Mirasol’s reflective display is being tested by device manufacturers, and could appear on shelves next year.
November 15, 2011

Even as the processing power and download speeds of mobile devices surge, one component still lags behind: the screen. LCD panels use significantly more power than any other component of a phone or tablet because of their need to pump out bright light to form an image.

Image innovation: This tablet can play video or games, but has a display that uses microscopic mirrors to make an image from ambient light, enabling longer battery life.

The only practical alternative is e-ink, the technology used in the Amazon Kindle; it consumes orders of magnitude less power but sacrifices color and the ability to change images fast enough for video playback or smooth game play.

Now, after years of waiting, alternative technology that promises the best of both approaches is finally edging closer to commercialization. During a recent visit to mobile chipmaker Qualcomm’s headquarters in San Diego, Technology Review tried out a full-color, 5.7-inch Android tablet with a display that offers rich colors under bright light, close to those of an LCD and not unlike the pages of a magazine. The prototype screen was also responsive enough for video playback and for a game of Angry Birds; it can deliver up to 30 frames per second.

Because the device’s screen uses ambient light, like a printed page or e-ink display, the power consumption is a tenth or less of that of a comparable LCD, although the display also features a built-in light for use in the dark. Known as Mirasol, the technology was created by a startup company, Iridigm, acquired by Qualcomm in 2004.

“In the market today, you have the iPad at one end and things like e-ink at the other end. This is really meant to bridge both of those worlds,” says Clarence Chui, who leads the group at Qualcomm developing the new technology. “It is extremely low power, full color, and can be looked at wherever you go.”

The Mirasol display makes color in the same way as the wings of iridescent butterflies or peacock feathers—by being an imperfect mirror that tunes the color of incoming light before reflecting it back to the viewer.

In a Mirasol display, this is done by small cavities known as interferometric modulators, tens of microns across and a few hundred nanometers deep, beneath the display’s glass surface. “It’s the air gap between the back of that glass and a mirror membrane at the bottom of the modulator that sets the color,” says Chui. Each modulator’s mirror membrane can snap upward against the glass when a small voltage is applied, closing the cavity and displaying a black color to the viewer.
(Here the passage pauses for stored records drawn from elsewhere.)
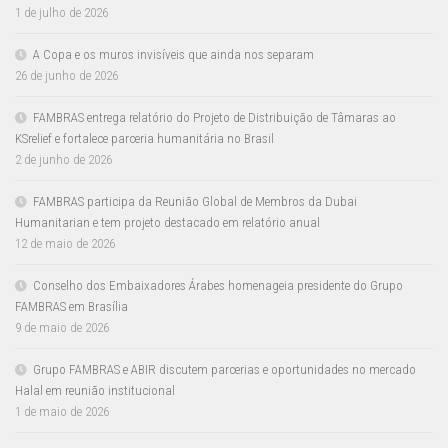
1 de julho de 2026
A Copa e os muros invisíveis que ainda nos separam
26 de junho de 2026
FAMBRAS entrega relatório do Projeto de Distribuição de Tâmaras ao
KSrelief e fortalece parceria humanitária no Brasil
2 de junho de 2026
FAMBRAS participa da Reunião Global de Membros da Dubai
Humanitarian e tem projeto destacado em relatório anual
12 de maio de 2026
Conselho dos Embaixadores Árabes homenageia presidente do Grupo
FAMBRAS em Brasília
9 de maio de 2026
Grupo FAMBRAS e ABIR discutem parcerias e oportunidades no mercado
Halal em reunião institucional
1 de maio de 2026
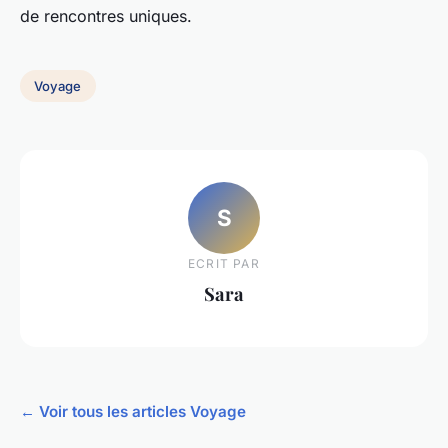
de rencontres uniques.
Voyage
S
ECRIT PAR
Sara
← Voir tous les articles Voyage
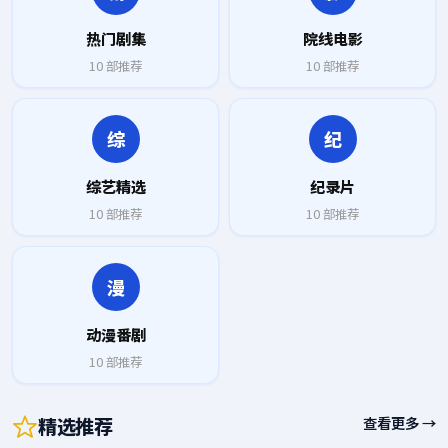
热门剧集
院线电影
10
部推荐
10
部推荐
综
纪
综艺精选
纪录片
10
部推荐
10
部推荐
漫
动漫番剧
10
部推荐
精选推荐
查看更多 →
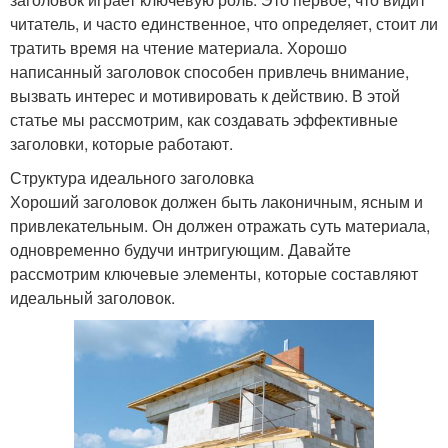
читатель, и часто единственное, что определяет, стоит ли
тратить время на чтение материала. Хорошо
написанный заголовок способен привлечь внимание,
вызвать интерес и мотивировать к действию. В этой
статье мы рассмотрим, как создавать эффективные
заголовки, которые работают.
Структура идеального заголовка
Хороший заголовок должен быть лаконичным, ясным и
привлекательным. Он должен отражать суть материала,
одновременно будучи интригующим. Давайте
рассмотрим ключевые элементы, которые составляют
идеальный заголовок.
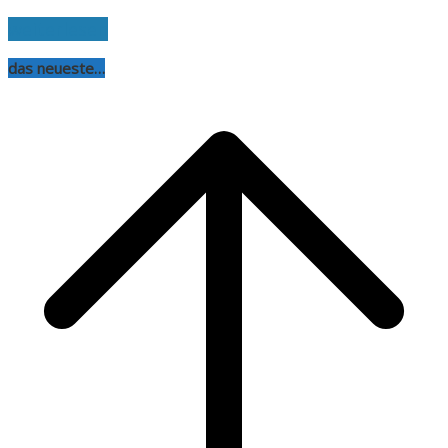
weiterlesen
das neueste…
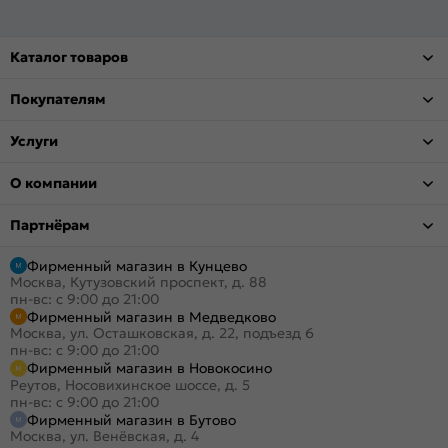
Каталог товаров
Покупателям
Услуги
О компании
Партнёрам
Фирменный магазин в Кунцево
Москва, Кутузовский проспект, д. 88
пн-вс: с 9:00 до 21:00
Фирменный магазин в Медведково
Москва, ул. Осташковская, д. 22, подъезд 6
пн-вс: с 9:00 до 21:00
Фирменный магазин в Новокосино
Реутов, Носовихинское шоссе, д. 5
пн-вс: с 9:00 до 21:00
Фирменный магазин в Бутово
Москва, ул. Венёвская, д. 4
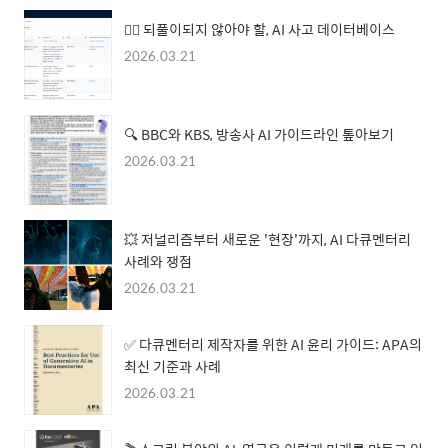
🙅‍♀️ 되풀이되지 않아야 할, AI 사고 데이터베이스
2026.03.21
🔍 BBC와 KBS, 방송사 AI 가이드라인 톺아보기
2026.03.21
💥 저널리즘부터 새로운 '현장'까지, AI 다큐멘터리
사례와 쟁점
2026.03.21
✅ 다큐멘터리 제작자를 위한 AI 윤리 가이드: APA의
최신 기준과 사례
2026.03.21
Mirasol modulators are made using techniques similar to those used to pattern metals and deposit materials in computer chip manufacturing.

Modulators come in three types: for red, green, and blue. Each pixel in a Mirasol display is actually made up of several modulators that display the three basic colors at different brightness levels. Switching these modulators on and off in the right combination offers full color at different brightness. In dark conditions, light is directed onto the panel’s modulators from LED lights at the edge of the panel.
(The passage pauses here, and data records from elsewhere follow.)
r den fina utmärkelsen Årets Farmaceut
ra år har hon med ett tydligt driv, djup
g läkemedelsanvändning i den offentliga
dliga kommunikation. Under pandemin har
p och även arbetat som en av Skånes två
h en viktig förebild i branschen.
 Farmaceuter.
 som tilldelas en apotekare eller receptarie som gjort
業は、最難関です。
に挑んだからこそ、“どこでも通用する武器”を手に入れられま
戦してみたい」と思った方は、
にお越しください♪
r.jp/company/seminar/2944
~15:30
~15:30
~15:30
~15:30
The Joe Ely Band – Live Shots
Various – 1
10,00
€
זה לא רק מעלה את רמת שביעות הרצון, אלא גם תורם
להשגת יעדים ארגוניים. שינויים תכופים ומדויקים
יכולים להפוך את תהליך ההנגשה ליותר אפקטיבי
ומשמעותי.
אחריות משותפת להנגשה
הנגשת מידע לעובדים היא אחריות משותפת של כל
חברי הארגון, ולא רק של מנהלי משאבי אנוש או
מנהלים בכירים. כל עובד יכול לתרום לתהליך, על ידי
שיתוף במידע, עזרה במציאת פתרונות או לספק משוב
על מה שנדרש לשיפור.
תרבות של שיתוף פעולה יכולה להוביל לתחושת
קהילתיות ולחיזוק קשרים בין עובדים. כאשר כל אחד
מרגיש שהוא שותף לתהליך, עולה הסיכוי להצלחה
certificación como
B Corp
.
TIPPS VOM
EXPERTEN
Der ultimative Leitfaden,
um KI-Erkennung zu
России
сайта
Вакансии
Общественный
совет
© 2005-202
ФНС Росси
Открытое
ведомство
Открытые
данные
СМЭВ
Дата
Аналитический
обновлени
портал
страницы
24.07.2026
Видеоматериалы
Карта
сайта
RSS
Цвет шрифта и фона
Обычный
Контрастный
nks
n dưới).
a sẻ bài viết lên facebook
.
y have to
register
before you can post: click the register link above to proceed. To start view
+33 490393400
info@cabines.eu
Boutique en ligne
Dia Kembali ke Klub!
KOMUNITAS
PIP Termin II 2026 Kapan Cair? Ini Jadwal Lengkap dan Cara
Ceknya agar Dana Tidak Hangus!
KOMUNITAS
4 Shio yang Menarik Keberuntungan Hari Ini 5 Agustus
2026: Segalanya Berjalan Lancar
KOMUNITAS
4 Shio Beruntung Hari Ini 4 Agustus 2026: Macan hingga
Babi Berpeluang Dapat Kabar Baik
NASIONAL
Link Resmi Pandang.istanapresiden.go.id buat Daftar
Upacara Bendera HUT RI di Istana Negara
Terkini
A study by Pike Research published last year estimated that a 5.7-inch Mirasol display like the one seen by Technology Review would allow for at least twice as much Web browsing as an equivalent device with an LCD screen. Qualcomm plans to sell the displays to the same device makers—including HTC, LG, and Samsung—that already buy its mobile chips.

Chui says displays will be made to serve both full-size tablets and phones and that demonstration tablets and display components have already been provided to various partners.

However, Qualcomm is far behind its own previous public predictions of when the technology would appear in products. Technology Review and others were shown an e-reader last year, and were told that devices would be on shelves in 2011. Chui said that the Mirasol technology needed significant modifications before it would make economic sense to manufacture it.

The device seen by Technology Review was made in a pilot factory in Taiwan that has mostly produced sample displays distributed to potential partners and customers, although a relatively small number of commerical displays will be made there. Chui says that a second, larger factory in Taiwan, big enough for production at a very large scale, is under construction and will come online in mid-2012. With the larger factory incomplete, truly mass-market devices with Mirasol displays can only appear in the second half of next year. Qualcomm is planning to invest up to $975 million in the new factory.

Jennifer Colegrove, who follows new display technologies for the analyst company DisplaySearch, says that despite the delays to mass production, the Mirasol technology lacks much serious competition. “It’s really a very unique kind of display,” she says, citing its ability to match LCD for experience at much less power.

One possible rival is an electrowetting display technology being developed by Samsung. It uses voltage to move colored liquids. However, demonstration displays of the technology have so far been less polished than those shown by Qualcomm, says Colegrove.

Colegrove guesses that Mirasol’s debut in products has been hampered by the challenge of ensuring a near-perfect “yield” of the modulators that make up a display. Because millions are required to make each display, even a very low error rate would be problematic. “The LCD industry went through this same problem with yield, and it took years to solve,” says Colegrove.